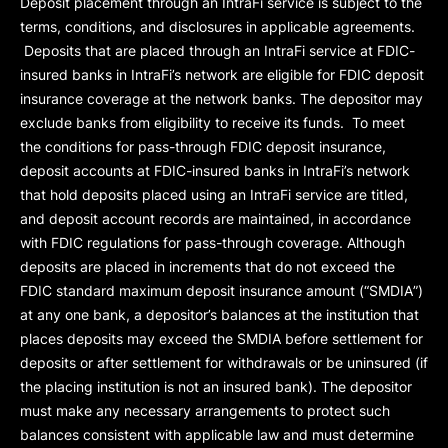
Deposit placement through an IntraFi service is subject to the
terms, conditions, and disclosures in applicable agreements.
Deposits that are placed through an IntraFi service at FDIC-
insured banks in IntraFi’s network are eligible for FDIC deposit
insurance coverage at the network banks. The depositor may
exclude banks from eligibility to receive its funds. To meet
the conditions for pass-through FDIC deposit insurance,
deposit accounts at FDIC-insured banks in IntraFi’s network
that hold deposits placed using an IntraFi service are titled,
and deposit account records are maintained, in accordance
with FDIC regulations for pass-through coverage. Although
deposits are placed in increments that do not exceed the
FDIC standard maximum deposit insurance amount (“
SMDIA
”)
at any one bank, a depositor’s balances at the institution that
places deposits may exceed the SMDIA before settlement for
deposits or after settlement for withdrawals or be uninsured (if
the placing institution is not an insured bank). The depositor
must make any necessary arrangements to protect such
balances consistent with applicable law and must determine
----------
> [Task details]: Locate each line in the items above that contains the word "must", and copy every such line in full. Case counts.

> [Output]:
must make any necessary arrangements to protect such
balances consistent with applicable law and must determine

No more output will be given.